Exercise: A verbatim printing of the entries that follow is needed; pictures must not appear in it.

Dataset entries:
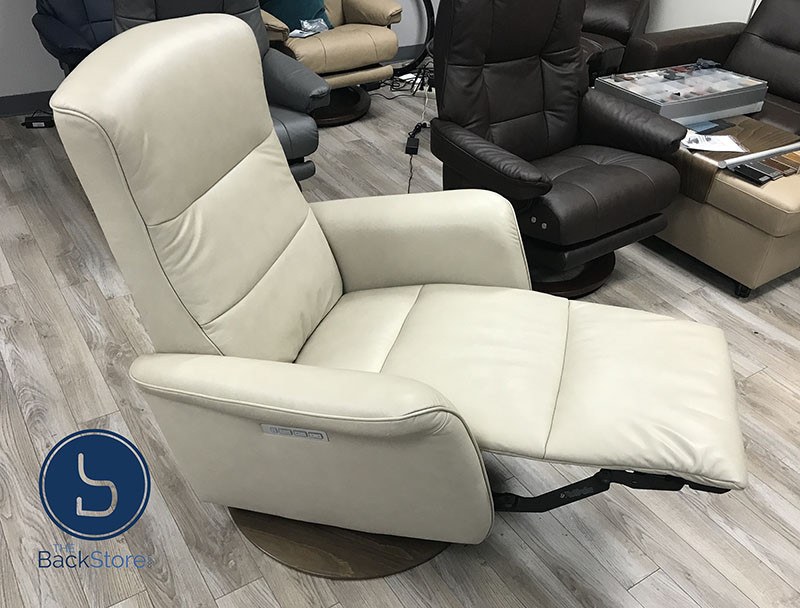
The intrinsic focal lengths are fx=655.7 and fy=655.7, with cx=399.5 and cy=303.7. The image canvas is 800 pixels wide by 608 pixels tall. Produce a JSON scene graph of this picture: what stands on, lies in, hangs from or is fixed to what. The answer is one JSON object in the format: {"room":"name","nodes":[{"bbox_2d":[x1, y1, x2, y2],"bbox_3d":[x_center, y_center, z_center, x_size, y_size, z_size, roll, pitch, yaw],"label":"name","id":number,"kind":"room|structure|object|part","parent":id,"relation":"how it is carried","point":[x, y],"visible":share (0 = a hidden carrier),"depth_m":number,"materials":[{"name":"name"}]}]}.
{"room":"shop","nodes":[
{"label":"shop","id":0,"kind":"room"},
{"bbox_2d":[0,0,434,105],"bbox_3d":[-1.413,-2.409,3.316,6.020,2.621,0.165,-20,42,-28],"label":"wall","id":1,"kind":"structure","parent":0,"point":[26,87],"depth_m":3.59,"materials":[{"name":"paint"}]},
{"bbox_2d":[0,89,54,117],"bbox_3d":[-1.941,-1.161,3.704,4.775,0.108,0.016,-20,42,-28],"label":"baseboard","id":2,"kind":"structure","parent":1,"relation":"attached to","point":[14,111],"depth_m":3.61,"materials":[{"name":"grey paint"}]},
{"bbox_2d":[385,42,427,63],"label":"baseboard","id":3,"kind":"structure","parent":1,"relation":"attached to","point":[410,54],"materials":[{"name":"paint"}]},
{"bbox_2d":[0,75,799,607],"bbox_3d":[0.375,0.167,2.226,6.225,0.102,6.020,-20,42,-28],"label":"floor","id":4,"kind":"structure","parent":0,"point":[654,583],"depth_m":1.75,"materials":[{"name":"wood"}]},
{"bbox_2d":[21,112,54,127],"bbox_3d":[-1.941,-0.999,3.541,0.188,0.055,0.100,-2,36,-6],"label":"power adapter","id":5,"kind":"object","parent":4,"relation":"on","point":[46,124],"visible":0.83,"depth_m":3.51,"materials":[{"name":"black plastic"}]},
{"bbox_2d":[31,0,115,73],"bbox_3d":[-1.342,-1.348,3.148,0.783,1.093,0.913,-20,42,-28],"label":"blue armchair","id":6,"kind":"object","parent":4,"relation":"on","point":[64,39],"visible":0.38,"depth_m":3.05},
{"bbox_2d":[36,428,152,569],"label":"logo","id":7,"kind":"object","parent":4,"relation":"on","point":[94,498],"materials":[{"name":"blue"}]},
{"bbox_2d":[111,0,327,179],"bbox_3d":[-0.746,-0.851,2.535,0.777,1.070,0.861,-20,42,-28],"label":"gray recliner","id":8,"kind":"object","parent":4,"relation":"on","point":[303,142],"visible":0.24,"depth_m":2.54,"materials":[{"name":"leather"}]},
{"bbox_2d":[260,0,403,127],"bbox_3d":[-0.529,-1.634,3.617,0.836,1.071,0.936,-20,42,-28],"label":"beige armchair","id":9,"kind":"object","parent":4,"relation":"on","point":[362,37],"visible":0.61,"depth_m":3.53,"materials":[{"name":"leather"}]},
{"bbox_2d":[262,0,334,34],"bbox_3d":[-0.596,-1.671,3.614,0.427,0.335,0.259,-20,42,-28],"label":"teal pillow","id":10,"kind":"object","parent":9,"relation":"on","point":[293,27],"visible":0.5,"depth_m":3.57,"materials":[{"name":"teal fabric"}]},
{"bbox_2d":[290,17,330,36],"bbox_3d":[-0.489,-1.500,3.552,0.171,0.069,0.276,27,43,30],"label":"plastic bag","id":11,"kind":"object","parent":9,"relation":"on","point":[305,22],"visible":0.85,"depth_m":3.54,"materials":[{"name":"clear plastic"}]},
{"bbox_2d":[48,17,747,580],"bbox_3d":[0.061,-0.008,1.490,1.272,1.021,0.869,11,37,12],"label":"recliner chair","id":12,"kind":"object","parent":4,"relation":"on","point":[385,418],"visible":0.99,"depth_m":1.39,"materials":[{"name":"beige leather"}]},
{"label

Your response:
The intrinsic focal lengths are fx=655.7 and fy=655.7, with cx=399.5 and cy=303.7. The image canvas is 800 pixels wide by 608 pixels tall. Produce a JSON scene graph of this picture: what stands on, lies in, hangs from or is fixed to what. The answer is one JSON object in the format: {"room":"name","nodes":[{"bbox_2d":[x1, y1, x2, y2],"bbox_3d":[x_center, y_center, z_center, x_size, y_size, z_size, roll, pitch, yaw],"label":"name","id":number,"kind":"room|structure|object|part","parent":id,"relation":"how it is carried","point":[x, y],"visible":share (0 = a hidden carrier),"depth_m":number,"materials":[{"name":"name"}]}]}.
{"room":"shop","nodes":[
{"label":"shop","id":0,"kind":"room"},
{"bbox_2d":[0,0,434,105],"bbox_3d":[-1.413,-2.409,3.316,6.020,2.621,0.165,-20,42,-28],"label":"wall","id":1,"kind":"structure","parent":0,"point":[26,87],"depth_m":3.59,"materials":[{"name":"paint"}]},
{"bbox_2d":[0,89,54,117],"bbox_3d":[-1.941,-1.161,3.704,4.775,0.108,0.016,-20,42,-28],"label":"baseboard","id":2,"kind":"structure","parent":1,"relation":"attached to","point":[14,111],"depth_m":3.61,"materials":[{"name":"grey paint"}]},
{"bbox_2d":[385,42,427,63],"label":"baseboard","id":3,"kind":"structure","parent":1,"relation":"attached to","point":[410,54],"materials":[{"name":"paint"}]},
{"bbox_2d":[0,75,799,607],"bbox_3d":[0.375,0.167,2.226,6.225,0.102,6.020,-20,42,-28],"label":"floor","id":4,"kind":"structure","parent":0,"point":[654,583],"depth_m":1.75,"materials":[{"name":"wood"}]},
{"bbox_2d":[21,112,54,127],"bbox_3d":[-1.941,-0.999,3.541,0.188,0.055,0.100,-2,36,-6],"label":"power adapter","id":5,"kind":"object","parent":4,"relation":"on","point":[46,124],"visible":0.83,"depth_m":3.51,"materials":[{"name":"black plastic"}]},
{"bbox_2d":[31,0,115,73],"bbox_3d":[-1.342,-1.348,3.148,0.783,1.093,0.913,-20,42,-28],"label":"blue armchair","id":6,"kind":"object","parent":4,"relation":"on","point":[64,39],"visible":0.38,"depth_m":3.05},
{"bbox_2d":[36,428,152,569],"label":"logo","id":7,"kind":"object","parent":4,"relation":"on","point":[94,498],"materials":[{"name":"blue"}]},
{"bbox_2d":[111,0,327,179],"bbox_3d":[-0.746,-0.851,2.535,0.777,1.070,0.861,-20,42,-28],"label":"gray recliner","id":8,"kind":"object","parent":4,"relation":"on","point":[303,142],"visible":0.24,"depth_m":2.54,"materials":[{"name":"leather"}]},
{"bbox_2d":[260,0,403,127],"bbox_3d":[-0.529,-1.634,3.617,0.836,1.071,0.936,-20,42,-28],"label":"beige armchair","id":9,"kind":"object","parent":4,"relation":"on","point":[362,37],"visible":0.61,"depth_m":3.53,"materials":[{"name":"leather"}]},
{"bbox_2d":[262,0,334,34],"bbox_3d":[-0.596,-1.671,3.614,0.427,0.335,0.259,-20,42,-28],"label":"teal pillow","id":10,"kind":"object","parent":9,"relation":"on","point":[293,27],"visible":0.5,"depth_m":3.57,"materials":[{"name":"teal fabric"}]},
{"bbox_2d":[290,17,330,36],"bbox_3d":[-0.489,-1.500,3.552,0.171,0.069,0.276,27,43,30],"label":"plastic bag","id":11,"kind":"object","parent":9,"relation":"on","point":[305,22],"visible":0.85,"depth_m":3.54,"materials":[{"name":"clear plastic"}]},
{"bbox_2d":[48,17,747,580],"bbox_3d":[0.061,-0.008,1.490,1.272,1.021,0.869,11,37,12],"label":"recliner chair","id":12,"kind":"object","parent":4,"relation":"on","point":[385,418],"visible":0.99,"depth_m":1.39,"materials":[{"name":"beige leather"}]},
{"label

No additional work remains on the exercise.